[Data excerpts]
----

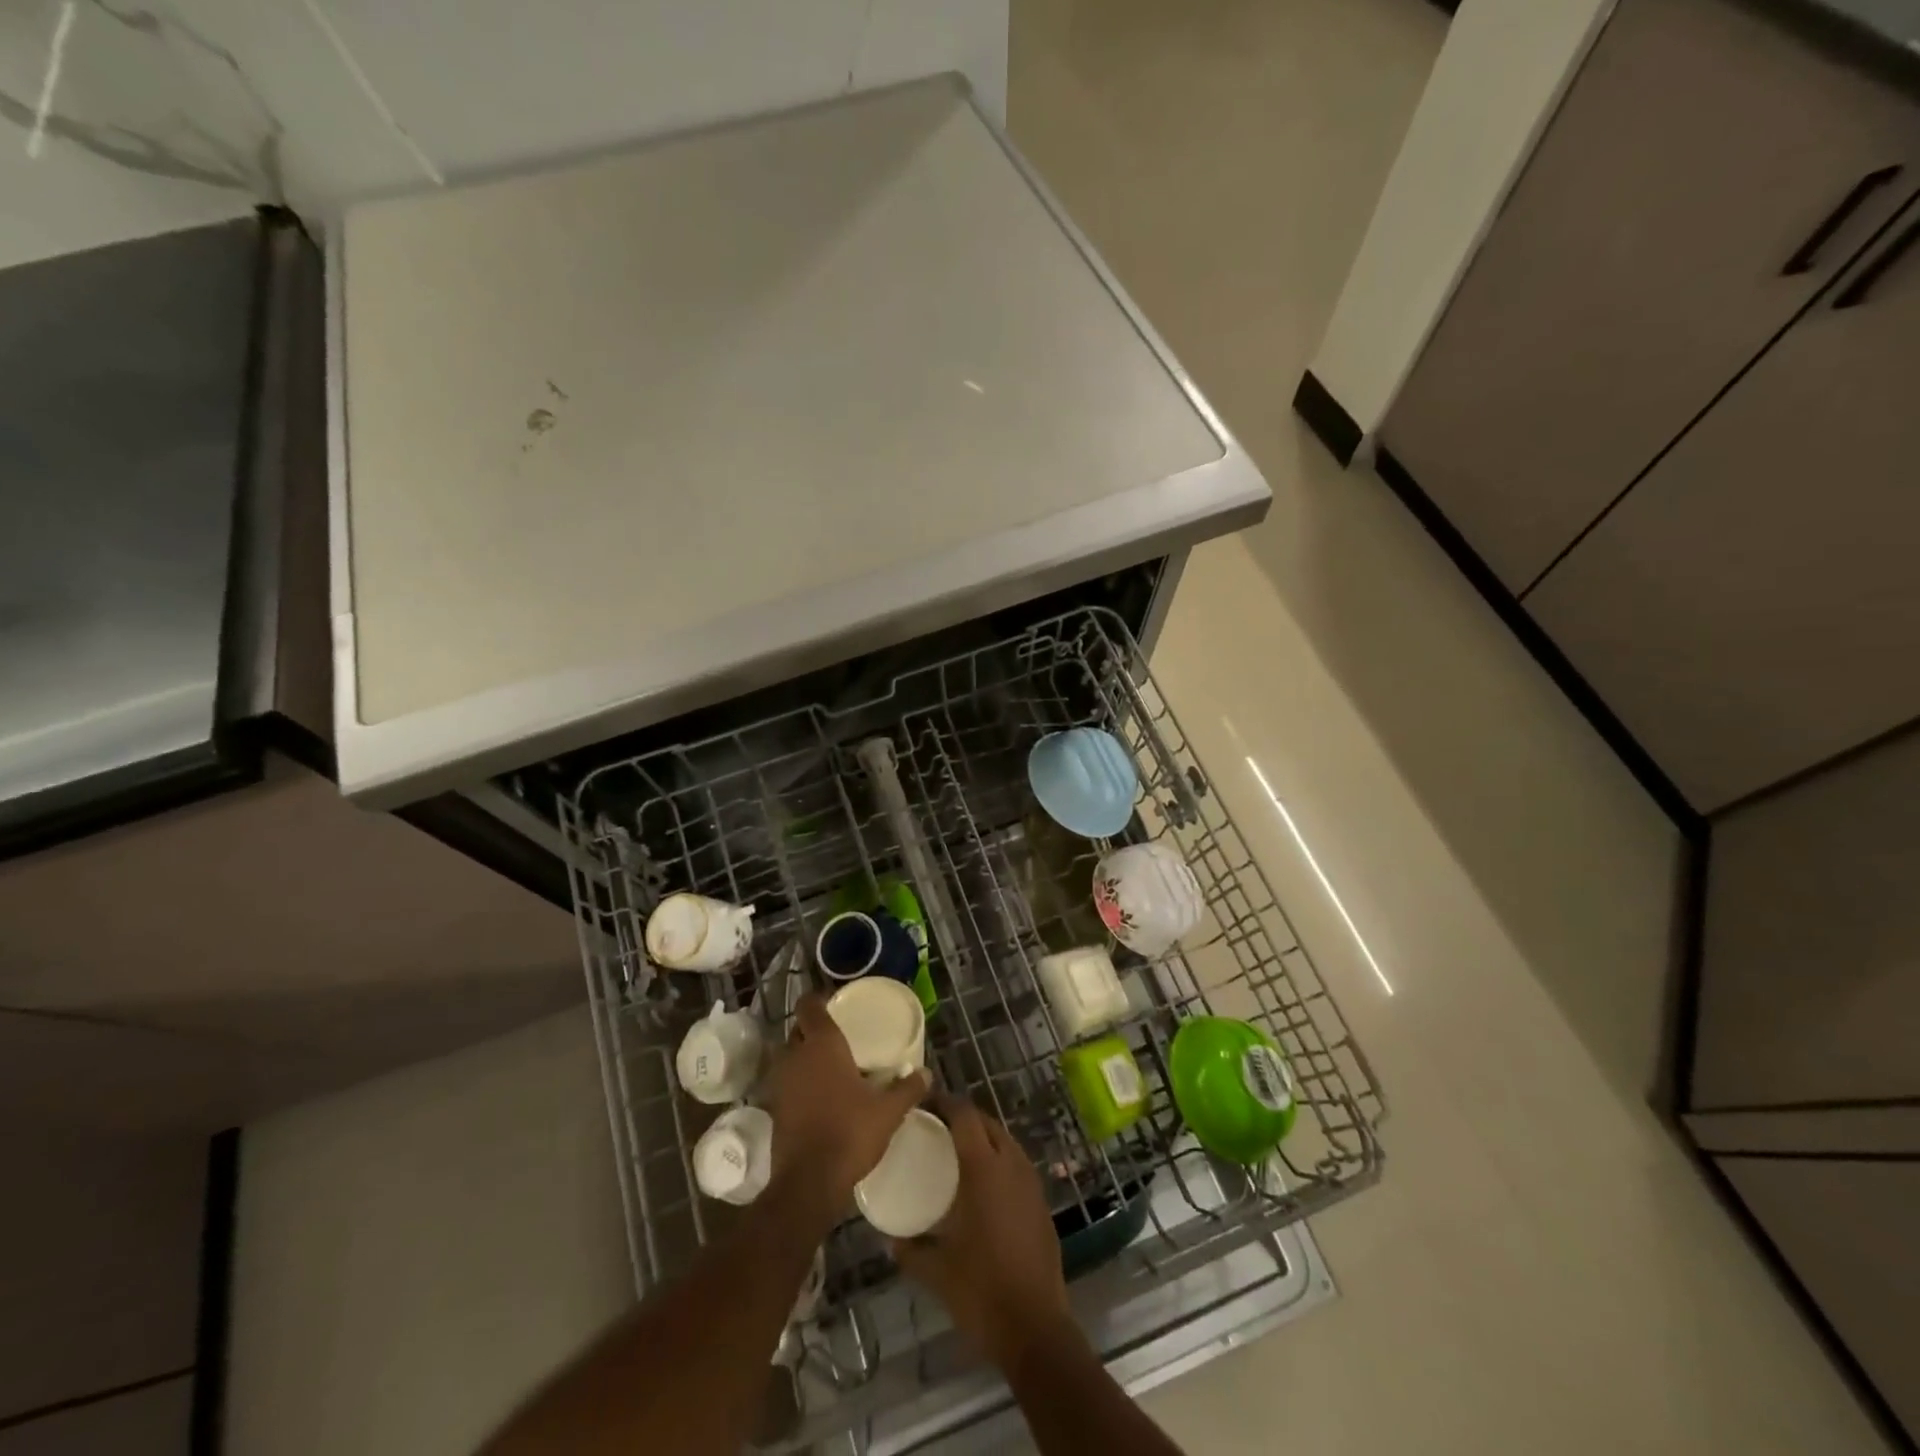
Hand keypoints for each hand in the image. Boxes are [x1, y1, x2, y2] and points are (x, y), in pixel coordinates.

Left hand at [763, 993, 928, 1217]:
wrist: (808, 1183)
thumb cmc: (850, 1133)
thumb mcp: (888, 1111)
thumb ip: (907, 1089)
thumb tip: (926, 1074)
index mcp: (822, 1045)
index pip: (809, 1006)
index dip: (818, 999)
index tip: (834, 1001)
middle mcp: (796, 1057)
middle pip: (798, 1030)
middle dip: (813, 1029)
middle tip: (839, 1036)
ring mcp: (781, 1083)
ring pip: (791, 1057)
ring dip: (805, 1057)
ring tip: (831, 1066)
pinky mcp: (774, 1109)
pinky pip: (787, 1083)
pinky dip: (800, 1083)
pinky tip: (820, 1097)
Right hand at [891, 1095, 1071, 1366]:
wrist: (1035, 1328)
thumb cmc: (980, 1291)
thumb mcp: (936, 1270)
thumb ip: (910, 1250)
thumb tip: (891, 1240)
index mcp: (983, 1168)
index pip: (965, 1115)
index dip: (945, 1102)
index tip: (924, 1104)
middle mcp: (1010, 1164)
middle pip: (986, 1122)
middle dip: (963, 1117)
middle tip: (937, 1127)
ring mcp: (1031, 1182)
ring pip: (1005, 1142)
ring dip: (984, 1137)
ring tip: (959, 1152)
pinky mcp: (1041, 1202)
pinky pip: (1017, 1165)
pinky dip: (999, 1160)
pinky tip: (984, 1186)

----

**PROMPT:** Write the entries out again exactly as they appear, with the pictures omitted.

**YOUR SOLUTION:**
Hand keypoints for each hand in the image. Boxes are [x1, y1, x2, y2] and points are (x, y), in pixel coordinates.

Left hand at [763, 993, 928, 1217]:
wrist: (808, 1183)
thumb cmc: (850, 1133)
thumb mcp: (888, 1111)
thumb ip: (907, 1089)
thumb tip: (926, 1074)
index mcp: (822, 1045)
index pip: (809, 1006)
index dip: (818, 999)
index tip: (834, 1001)
middle mcp: (796, 1057)
middle pip: (798, 1030)
middle dip: (813, 1029)
middle tip: (839, 1036)
ring mcp: (781, 1083)
ring pip: (791, 1057)
ring dip: (805, 1057)
ring tip: (831, 1066)
pinky mcp: (774, 1109)
pinky pip: (787, 1083)
pinky dip: (800, 1083)
pinky tip: (820, 1097)
Right hand at [891, 1095, 1071, 1366]:
wrist: (1035, 1328)
thumb cmc: (980, 1291)
thumb mcp: (936, 1270)
thumb ip: (910, 1250)
thumb tip: (891, 1240)
index mcp: (983, 1168)
index pip: (965, 1115)
index dip: (945, 1102)
index tip: (924, 1104)
middle mcp: (1010, 1164)
middle pip: (986, 1122)
middle dip: (963, 1117)
middle tip: (937, 1127)
ring mcp: (1031, 1182)
ring pip: (1005, 1142)
ring dip: (984, 1137)
ring tip: (959, 1152)
pinky mcp: (1041, 1202)
pinky pip: (1017, 1165)
pinky dip: (999, 1160)
pinky tip: (984, 1186)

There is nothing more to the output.